• _TEXTO DA PÁGINA_
Finanças

Caso Master: Polícia Federal adia depoimentos de três investigados

Sócio e ex-sócio do banco afirmam que ficariam em silêncio por falta de acesso aos autos, e delegada cancela interrogatórios

Agência O Globo - 27/01/2026
Caso Master: Polícia Federal adia depoimentos de três investigados
Imagem ilustrativa gerada por inteligência artificial - Foto: Nano Banana (Google Imagen)

A Polícia Federal adiou os depoimentos de três investigados no âmbito da Operação Compliance Zero, que apura suspeitas de irregularidades em operações financeiras envolvendo o Banco Master e a tentativa de compra da instituição pelo Banco de Brasília (BRB). As oitivas estavam agendadas para esta terça-feira (27), mas foram canceladas.

Deixaram de ser ouvidos Robério Cesar Bonfim Mangueira, superintendente de Operações Financeiras do BRB; Angelo Antonio Ribeiro da Silva, sócio do Banco Master; e Augusto Ferreira Lima, ex-sócio da instituição. No caso de Angelo e Augusto, ambos comunicaram que permaneceriam em silêncio, alegando falta de acesso integral aos autos do inquérito, motivo pelo qual a delegada responsável decidiu cancelar os depoimentos.

O único depoimento realizado nesta terça-feira foi o de Luiz Antonio Bull, diretor de Riscos, Compliance, Recursos Humanos e Tecnologia do Banco Master, que durou menos de 40 minutos. Na saída do Supremo Tribunal Federal (STF), onde prestou depoimento, o advogado Augusto Botelho declarou que Bull sempre esteve à disposição das autoridades.

— Respondeu todas as perguntas da autoridade policial, do Ministério Público e do juiz instrutor aqui do Supremo Tribunal Federal, com o objetivo de colaborar com as investigações — afirmou Botelho.

Registros extraídos
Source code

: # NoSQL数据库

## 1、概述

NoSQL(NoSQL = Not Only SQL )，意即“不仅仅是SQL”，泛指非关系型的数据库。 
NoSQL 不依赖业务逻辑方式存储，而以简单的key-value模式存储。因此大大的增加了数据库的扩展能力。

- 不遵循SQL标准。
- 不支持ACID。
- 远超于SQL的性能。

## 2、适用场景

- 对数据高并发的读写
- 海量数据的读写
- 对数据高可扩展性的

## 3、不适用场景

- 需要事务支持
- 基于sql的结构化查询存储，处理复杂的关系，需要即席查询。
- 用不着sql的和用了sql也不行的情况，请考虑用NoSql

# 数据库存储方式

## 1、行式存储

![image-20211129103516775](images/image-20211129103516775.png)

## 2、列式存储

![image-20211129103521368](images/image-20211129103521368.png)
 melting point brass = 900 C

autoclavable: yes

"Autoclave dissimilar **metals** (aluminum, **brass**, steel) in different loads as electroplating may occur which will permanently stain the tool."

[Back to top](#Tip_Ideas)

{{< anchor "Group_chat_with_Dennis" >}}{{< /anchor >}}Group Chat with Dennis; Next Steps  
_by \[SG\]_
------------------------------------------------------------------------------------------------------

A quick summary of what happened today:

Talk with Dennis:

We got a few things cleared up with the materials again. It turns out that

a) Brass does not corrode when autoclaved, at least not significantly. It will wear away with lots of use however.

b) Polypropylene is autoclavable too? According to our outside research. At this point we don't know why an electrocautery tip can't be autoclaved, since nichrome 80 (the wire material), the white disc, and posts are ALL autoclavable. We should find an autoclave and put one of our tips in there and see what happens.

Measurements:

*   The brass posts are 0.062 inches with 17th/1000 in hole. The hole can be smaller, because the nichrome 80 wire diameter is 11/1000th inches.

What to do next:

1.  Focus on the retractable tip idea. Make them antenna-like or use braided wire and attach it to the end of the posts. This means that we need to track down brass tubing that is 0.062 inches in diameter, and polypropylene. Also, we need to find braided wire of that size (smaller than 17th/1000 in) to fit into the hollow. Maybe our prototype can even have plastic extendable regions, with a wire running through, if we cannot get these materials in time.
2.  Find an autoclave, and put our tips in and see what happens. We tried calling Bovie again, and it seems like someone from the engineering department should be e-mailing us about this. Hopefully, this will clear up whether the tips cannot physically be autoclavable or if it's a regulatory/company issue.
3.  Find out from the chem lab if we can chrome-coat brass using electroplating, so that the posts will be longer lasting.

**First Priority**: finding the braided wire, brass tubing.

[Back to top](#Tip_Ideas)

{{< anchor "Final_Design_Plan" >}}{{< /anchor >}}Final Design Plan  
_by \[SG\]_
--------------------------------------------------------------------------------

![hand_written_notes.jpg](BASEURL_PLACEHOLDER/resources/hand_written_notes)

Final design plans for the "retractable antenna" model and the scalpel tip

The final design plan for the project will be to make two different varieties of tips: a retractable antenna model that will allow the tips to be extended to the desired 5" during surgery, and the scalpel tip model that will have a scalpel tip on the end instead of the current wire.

• _O QUE FAZER_
(A) Responda, com base na notícia sobre o caso Master:
(i) Para qual dia da semana estavam agendadas as oitivas canceladas?
(ii) Quanto tempo durou o depoimento de Luiz Antonio Bull?
(iii) Em que tribunal Bull prestou depoimento?
(B) Reproduza, por favor, o trecho da notícia sobre o caso Master que começa com as palavras "Agência O Globo" e termina com "mas foram canceladas.".

• _RESPOSTAS DO EXERCÍCIO_
(A)
(i) Terça-feira (27).
(ii) Menos de 40 minutos.
(iii) No Supremo Tribunal Federal (STF).

(B)
Agência O Globo - 27/01/2026
Caso Master: Polícia Federal adia depoimentos de três investigados
Imagem ilustrativa gerada por inteligência artificial - Foto: Nano Banana (Google Imagen)

A Polícia Federal adiou os depoimentos de três investigados no âmbito da Operação Compliance Zero, que apura suspeitas de irregularidades em operações financeiras envolvendo o Banco Master e a tentativa de compra da instituição pelo Banco de Brasília (BRB). As oitivas estavam agendadas para esta terça-feira (27), mas foram canceladas.